Se alguém me pedisse para definir Susan Sontag numa frase, eu diria: “A intelectual que queria ser tudo”. Trata-se de uma mulher plural: crítica literária, ensaísta de primeira linha e, sim, prosadora (aquém da ensaísta, é certo, mas integrante de um ilustríssimo segundo time, assim como Edmund Wilson, que, como prosador, é membro de um honroso terceiro time). Escreveu muito bem sobre vários temas — como fotografia e cinema — e escritores, como Machado de Assis e Elias Canetti. Era crítica severa do uso de doenças como metáfora, tipo “fulano é o câncer da humanidade” (rezo pela mesma cartilha e jamais chamo alguém de “lixo”, por exemplo). Pode-se dizer, sem receio de errar, que será considerada, com o tempo, uma pensadora da cultura, tal a qualidade e vigor de suas ideias e interpretações. Susan Sontag não deixa seus leitores indiferentes — os pró, os contra e os colunas do meio.
Uma mulher múltipla é difícil de apreender e, portanto, de explicar. Depois de biografar Clarice Lispector, a grande ucraniana-brasileira, o americano Benjamin Moser voltou-se para a vida — ou vidas — de Susan Sontag. O resultado está chegando às livrarias: “Sontag — Vida e Obra” (Companhia das Letras, 704 páginas, tradução de José Geraldo Couto).
A Editora Companhia das Letras assegura, na nota disposta nos sites das livrarias, que o livro de Benjamin Moser se trata do “retrato definitivo de Susan Sontag”. Claro, é publicidade. Porque, no campo intelectual, não se pode falar em “biografias definitivas”. A obra (e a vida) da multi-crítica americana continuará a ser examinada e novos pontos serão descobertos, discutidos e apontados. Portanto, adiante, o leitor terá outras biografias em mãos — até mais detalhadas do que a atual. Mas, de fato, o jovem americano é um pesquisador criterioso — um verdadeiro detetive intelectual. Ele torna suas personagens “maiores” — gigantes —, não por criar mitos, e sim por mostrá-las na sua integralidade, com o apontamento de virtudes e defeitos, sem aumentá-los nem reduzi-los. Um ser humano, intelectual ou não, se torna mais rico quando é mostrado de maneira ampla, sobretudo com as contradições ressaltadas com precisão. Sugerir que uma intelectual é insegura não equivale a sustentar que suas ideias eram frágeis.

**INFORMAÇÕES FORNECIDAS**
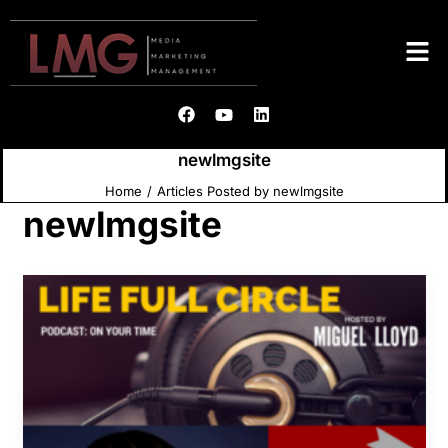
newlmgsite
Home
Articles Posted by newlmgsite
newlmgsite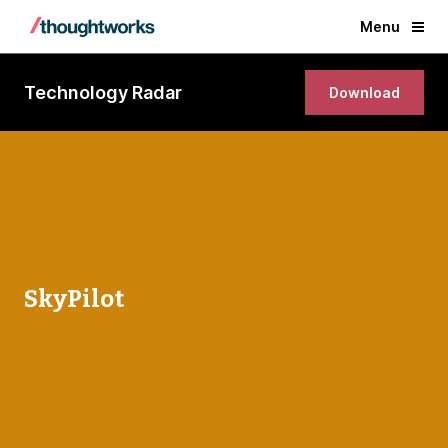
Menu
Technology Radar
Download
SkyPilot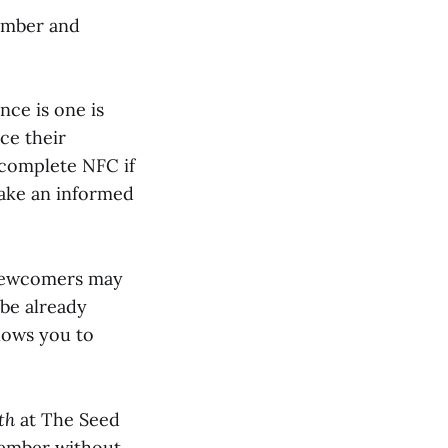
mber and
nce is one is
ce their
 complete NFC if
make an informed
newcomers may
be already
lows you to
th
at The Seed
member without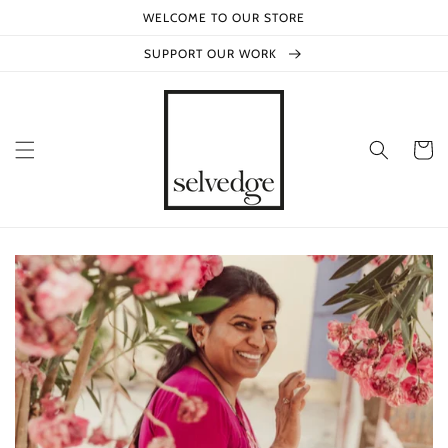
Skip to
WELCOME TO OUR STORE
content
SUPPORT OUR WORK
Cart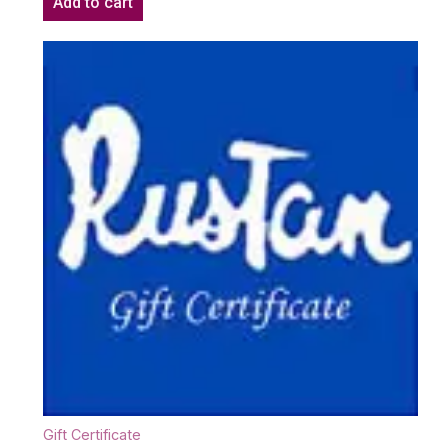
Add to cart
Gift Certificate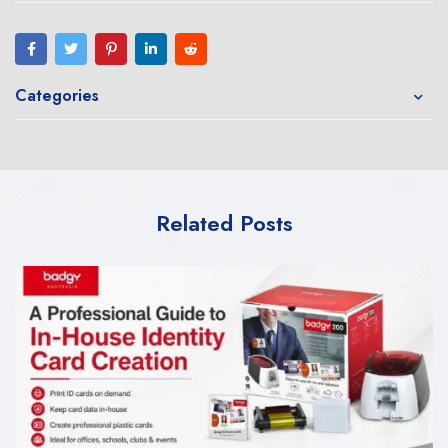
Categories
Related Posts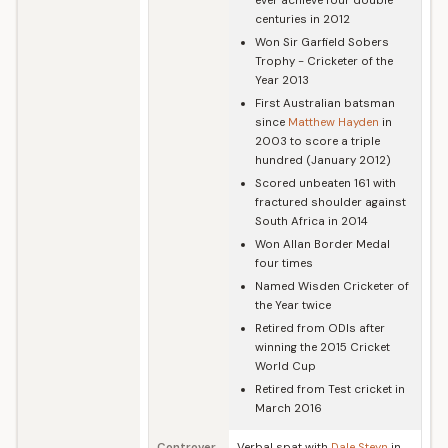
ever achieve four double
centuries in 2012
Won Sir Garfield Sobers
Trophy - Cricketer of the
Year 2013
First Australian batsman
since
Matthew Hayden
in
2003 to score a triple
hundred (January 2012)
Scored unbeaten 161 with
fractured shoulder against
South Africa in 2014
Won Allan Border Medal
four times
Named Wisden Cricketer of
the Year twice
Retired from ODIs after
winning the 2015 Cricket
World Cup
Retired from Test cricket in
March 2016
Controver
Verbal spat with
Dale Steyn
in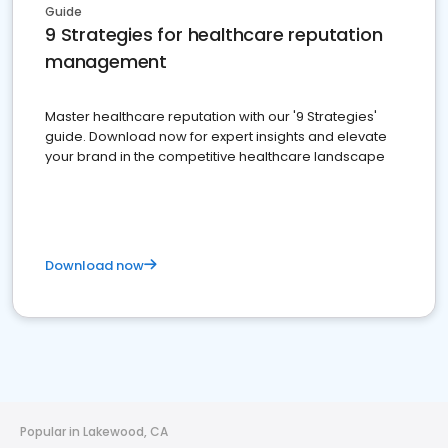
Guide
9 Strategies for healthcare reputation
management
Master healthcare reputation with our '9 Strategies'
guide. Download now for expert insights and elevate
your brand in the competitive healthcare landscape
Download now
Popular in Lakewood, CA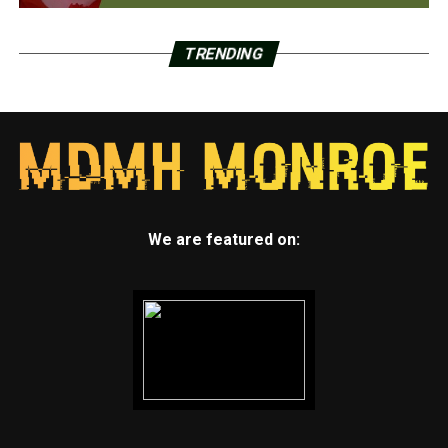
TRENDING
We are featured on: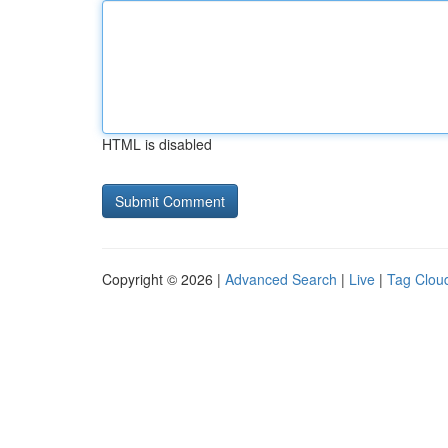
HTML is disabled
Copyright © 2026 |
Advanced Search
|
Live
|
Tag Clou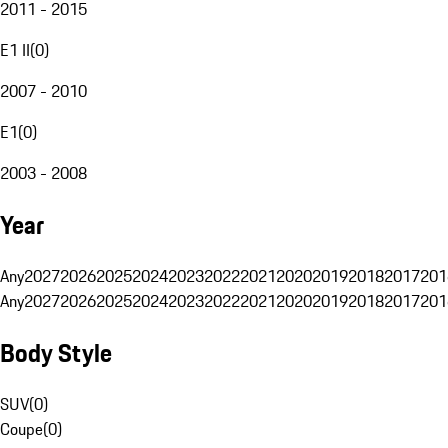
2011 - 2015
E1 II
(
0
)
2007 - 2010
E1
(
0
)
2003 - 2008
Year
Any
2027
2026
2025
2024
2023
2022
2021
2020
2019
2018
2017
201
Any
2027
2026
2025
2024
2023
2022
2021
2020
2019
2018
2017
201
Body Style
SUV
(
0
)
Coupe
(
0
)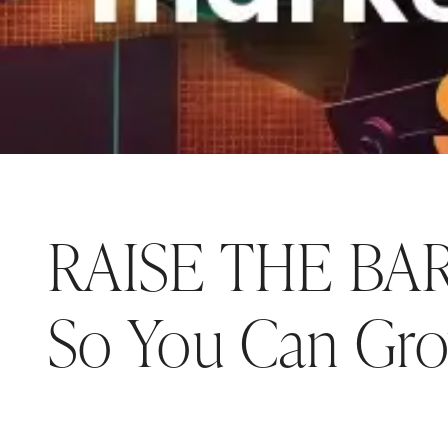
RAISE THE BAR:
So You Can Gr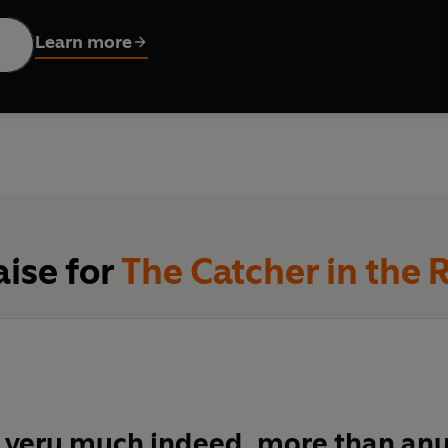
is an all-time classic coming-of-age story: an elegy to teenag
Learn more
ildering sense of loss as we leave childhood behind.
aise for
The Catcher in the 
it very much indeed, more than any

**A QUESTÃO**
Responda com base no trecho sobre Susan Sontag:
1. Com que frase o autor definiria Susan Sontag?
2. De quem Benjamin Moser foi biógrafo antes de escrever sobre Sontag?
3. Como a Editora Companhia das Letras descreve o livro de Moser nos sites das livrarias?
Os itens não têm nenhum papel nesta atividade.

**RESULTADO DA TAREFA**
1. “A intelectual que queria ser tudo”.
2. De Clarice Lispector.
3. Como o “retrato definitivo de Susan Sontag”.